The premise of this course is that Shakespeare is meant to be heard and seen on the stage and not read in a book. That would appear to be obvious, but too often his work gets read rather than seen performed.

Alissa Branch is an experienced actor and director who knows Shakespeare well. With the help of two young actors she explains how we can best experience the great playwright. She begins the course by talking about Shakespeare and the Elizabethan age. Branch tells us that the theater was probably the only place where people of all social classes came together. She says that the theaters were crowded, with some attendees right next to the stage. Branch explains they were a rowdy bunch, often interjecting comments as the players performed. She describes how theaters had no roof, just an overhang above the stage, and plays were performed in the daytime, not at night. Women were not allowed on the stage, so women’s parts were performed by boys whose voices had not yet changed.

Branch explains what most of us probably learned when we studied Shakespeare in school: he wrote most of the dialogue in iambic pentameter, blank verse. Each line consists of ten beats positioned in an unstressed-stressed pattern. However, in a later lecture she describes how Shakespeare wrote some of his dialogue in prose, which the playwright uses to indicate a change in mood or tone.

When I took my Shakespeare class in high school the paperback versions we read had stage directions, but those came from later editions. As Mr. Hill, our teacher, constantly pointed out, the original manuscripts had no stage directions. Branch spends some time explaining how the actors had to discern entrances and exits as well as the blocking by extracting hints from a careful reading of the dialogue. In fact, actors in the Elizabethan age did not even have full scripts. The printing press at the time was just beginning to come into its own, so actors worked from a long parchment “role” with only their lines, plus, perhaps a few notes providing cues. Modern actors, obviously, receive complete scripts, and when performing Shakespeare often mark their iambic pentameter dialogue with the stressed and unstressed syllables.
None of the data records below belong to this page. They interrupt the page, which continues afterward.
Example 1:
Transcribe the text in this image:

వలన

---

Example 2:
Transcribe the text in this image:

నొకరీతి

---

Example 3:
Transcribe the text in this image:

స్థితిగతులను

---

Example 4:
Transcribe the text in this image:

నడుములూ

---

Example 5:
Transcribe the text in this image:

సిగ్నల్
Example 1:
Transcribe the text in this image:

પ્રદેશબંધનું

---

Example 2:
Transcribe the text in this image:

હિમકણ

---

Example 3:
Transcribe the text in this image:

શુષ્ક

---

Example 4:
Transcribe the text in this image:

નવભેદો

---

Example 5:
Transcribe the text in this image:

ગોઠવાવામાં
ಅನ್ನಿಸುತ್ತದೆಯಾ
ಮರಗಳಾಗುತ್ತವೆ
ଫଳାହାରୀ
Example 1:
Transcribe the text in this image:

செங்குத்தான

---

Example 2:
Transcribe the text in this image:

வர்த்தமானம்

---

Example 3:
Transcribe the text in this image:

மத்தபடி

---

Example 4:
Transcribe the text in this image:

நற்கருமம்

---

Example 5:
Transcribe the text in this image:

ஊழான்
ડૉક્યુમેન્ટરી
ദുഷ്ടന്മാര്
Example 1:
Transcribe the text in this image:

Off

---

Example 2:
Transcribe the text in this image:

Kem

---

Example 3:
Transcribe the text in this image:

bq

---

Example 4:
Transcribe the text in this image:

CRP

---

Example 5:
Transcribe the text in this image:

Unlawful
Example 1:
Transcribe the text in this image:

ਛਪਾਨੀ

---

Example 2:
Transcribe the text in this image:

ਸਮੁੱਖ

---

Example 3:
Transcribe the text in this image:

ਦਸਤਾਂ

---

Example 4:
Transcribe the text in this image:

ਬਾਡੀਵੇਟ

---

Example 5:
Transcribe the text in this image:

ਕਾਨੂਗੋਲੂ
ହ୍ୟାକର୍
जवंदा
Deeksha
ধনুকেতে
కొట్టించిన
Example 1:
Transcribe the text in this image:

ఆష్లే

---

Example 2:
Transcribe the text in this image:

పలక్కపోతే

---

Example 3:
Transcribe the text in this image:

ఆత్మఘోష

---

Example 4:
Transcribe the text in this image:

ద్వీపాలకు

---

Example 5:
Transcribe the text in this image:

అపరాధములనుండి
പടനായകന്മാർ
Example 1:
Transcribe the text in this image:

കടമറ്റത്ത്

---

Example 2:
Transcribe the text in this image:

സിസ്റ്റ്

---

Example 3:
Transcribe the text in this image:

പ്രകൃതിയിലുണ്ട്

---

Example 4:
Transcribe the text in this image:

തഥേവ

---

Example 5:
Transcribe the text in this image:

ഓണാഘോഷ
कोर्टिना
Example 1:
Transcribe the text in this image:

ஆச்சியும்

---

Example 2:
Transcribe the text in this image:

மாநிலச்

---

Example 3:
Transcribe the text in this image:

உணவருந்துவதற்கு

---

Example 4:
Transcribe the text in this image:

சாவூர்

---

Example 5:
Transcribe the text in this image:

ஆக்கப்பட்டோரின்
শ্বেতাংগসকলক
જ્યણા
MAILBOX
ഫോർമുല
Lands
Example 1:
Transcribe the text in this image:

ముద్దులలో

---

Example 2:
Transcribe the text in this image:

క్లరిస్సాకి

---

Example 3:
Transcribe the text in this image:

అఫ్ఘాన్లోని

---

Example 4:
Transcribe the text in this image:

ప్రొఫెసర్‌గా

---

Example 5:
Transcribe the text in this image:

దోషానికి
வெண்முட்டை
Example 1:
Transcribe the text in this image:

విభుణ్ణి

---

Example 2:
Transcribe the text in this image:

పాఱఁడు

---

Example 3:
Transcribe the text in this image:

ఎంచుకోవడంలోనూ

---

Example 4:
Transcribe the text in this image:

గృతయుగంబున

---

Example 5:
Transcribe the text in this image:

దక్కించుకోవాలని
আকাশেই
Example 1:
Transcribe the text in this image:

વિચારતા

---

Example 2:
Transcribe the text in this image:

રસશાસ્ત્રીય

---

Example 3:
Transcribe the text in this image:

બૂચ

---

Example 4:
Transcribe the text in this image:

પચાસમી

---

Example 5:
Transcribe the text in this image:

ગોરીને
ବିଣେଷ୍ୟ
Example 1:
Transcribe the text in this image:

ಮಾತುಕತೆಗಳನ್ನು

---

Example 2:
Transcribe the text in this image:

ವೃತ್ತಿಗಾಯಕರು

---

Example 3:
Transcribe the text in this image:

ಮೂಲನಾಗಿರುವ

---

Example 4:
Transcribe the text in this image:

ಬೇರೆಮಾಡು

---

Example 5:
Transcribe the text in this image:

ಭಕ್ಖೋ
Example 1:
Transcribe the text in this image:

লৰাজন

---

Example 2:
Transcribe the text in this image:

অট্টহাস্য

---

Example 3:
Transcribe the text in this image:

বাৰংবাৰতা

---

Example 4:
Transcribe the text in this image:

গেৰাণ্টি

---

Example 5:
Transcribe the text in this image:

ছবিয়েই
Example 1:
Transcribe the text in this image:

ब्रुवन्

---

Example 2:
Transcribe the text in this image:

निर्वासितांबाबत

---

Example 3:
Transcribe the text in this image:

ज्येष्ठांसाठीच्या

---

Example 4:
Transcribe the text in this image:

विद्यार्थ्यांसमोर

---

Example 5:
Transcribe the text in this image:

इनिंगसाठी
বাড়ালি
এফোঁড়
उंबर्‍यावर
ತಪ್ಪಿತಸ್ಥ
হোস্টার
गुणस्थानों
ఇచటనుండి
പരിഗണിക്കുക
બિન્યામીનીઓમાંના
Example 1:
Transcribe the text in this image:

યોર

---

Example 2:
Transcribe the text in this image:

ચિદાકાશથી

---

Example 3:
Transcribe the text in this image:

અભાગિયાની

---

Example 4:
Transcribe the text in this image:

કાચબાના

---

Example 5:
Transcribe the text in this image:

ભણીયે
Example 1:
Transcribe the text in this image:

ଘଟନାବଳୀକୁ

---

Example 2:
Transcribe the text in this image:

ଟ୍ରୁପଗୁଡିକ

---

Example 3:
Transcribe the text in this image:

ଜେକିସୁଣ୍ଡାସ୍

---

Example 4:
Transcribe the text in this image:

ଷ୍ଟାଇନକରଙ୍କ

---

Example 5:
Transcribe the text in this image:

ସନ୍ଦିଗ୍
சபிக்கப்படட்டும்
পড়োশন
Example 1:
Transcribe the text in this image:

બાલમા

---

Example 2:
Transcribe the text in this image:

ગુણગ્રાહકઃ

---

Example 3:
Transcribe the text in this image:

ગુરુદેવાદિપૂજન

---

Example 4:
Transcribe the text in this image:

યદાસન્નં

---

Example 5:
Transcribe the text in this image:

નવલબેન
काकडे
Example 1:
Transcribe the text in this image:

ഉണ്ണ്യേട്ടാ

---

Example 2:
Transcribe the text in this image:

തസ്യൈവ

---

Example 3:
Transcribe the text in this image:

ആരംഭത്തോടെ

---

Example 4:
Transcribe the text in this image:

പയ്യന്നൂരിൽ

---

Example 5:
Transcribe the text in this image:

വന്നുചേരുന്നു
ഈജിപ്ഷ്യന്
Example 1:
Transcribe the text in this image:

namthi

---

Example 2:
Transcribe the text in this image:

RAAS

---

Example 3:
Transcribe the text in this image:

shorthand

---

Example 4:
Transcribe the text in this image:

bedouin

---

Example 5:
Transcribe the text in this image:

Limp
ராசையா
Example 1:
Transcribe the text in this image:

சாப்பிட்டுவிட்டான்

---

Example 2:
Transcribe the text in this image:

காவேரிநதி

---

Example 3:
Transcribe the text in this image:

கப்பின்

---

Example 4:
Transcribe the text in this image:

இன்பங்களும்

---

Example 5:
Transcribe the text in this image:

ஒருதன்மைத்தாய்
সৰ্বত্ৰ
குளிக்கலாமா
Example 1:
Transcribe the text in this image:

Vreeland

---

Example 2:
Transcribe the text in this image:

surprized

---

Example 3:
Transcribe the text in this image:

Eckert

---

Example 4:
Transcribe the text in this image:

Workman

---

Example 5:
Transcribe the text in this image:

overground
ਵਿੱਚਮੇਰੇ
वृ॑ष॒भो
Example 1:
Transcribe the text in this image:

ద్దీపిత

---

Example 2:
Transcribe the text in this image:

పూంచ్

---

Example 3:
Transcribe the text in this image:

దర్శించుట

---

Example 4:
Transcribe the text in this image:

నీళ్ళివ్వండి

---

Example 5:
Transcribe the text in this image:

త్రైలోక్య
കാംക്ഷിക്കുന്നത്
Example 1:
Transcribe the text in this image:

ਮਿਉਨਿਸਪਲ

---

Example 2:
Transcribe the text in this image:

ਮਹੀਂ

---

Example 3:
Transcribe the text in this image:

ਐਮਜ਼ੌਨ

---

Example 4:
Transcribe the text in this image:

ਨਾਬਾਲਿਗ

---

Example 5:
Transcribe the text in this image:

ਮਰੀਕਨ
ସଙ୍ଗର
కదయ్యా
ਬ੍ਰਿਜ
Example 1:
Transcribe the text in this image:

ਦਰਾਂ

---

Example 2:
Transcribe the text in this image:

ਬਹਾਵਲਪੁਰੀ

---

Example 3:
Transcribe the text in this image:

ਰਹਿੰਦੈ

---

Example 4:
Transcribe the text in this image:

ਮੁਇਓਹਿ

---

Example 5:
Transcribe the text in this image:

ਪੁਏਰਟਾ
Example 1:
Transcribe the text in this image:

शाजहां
While many Great Courses series consist of only a single professor providing the lectures, Branch had the assistance of two professional actors, a woman named Brooke and a man named Kam. Brooke and Kam performed scenes from various plays, helping to demonstrate the point Branch making. The three of them also demonstrated what the environment might be like in the rehearsal room. Branch took on the role of director while Brook and Kam discussed how they might deliver their lines and block out their stage movements, making notes in their scripts as they worked. While it’s easy to take a performance on the stage or on the television screen for granted, Brooke and Kam showed how much preparation is necessary to achieve the end result.

Most Great Courses lecture series are twenty-four or thirty-six lessons, but Experiencing Shakespeare is only twelve. That’s about six hours of material, and it is six hours well spent.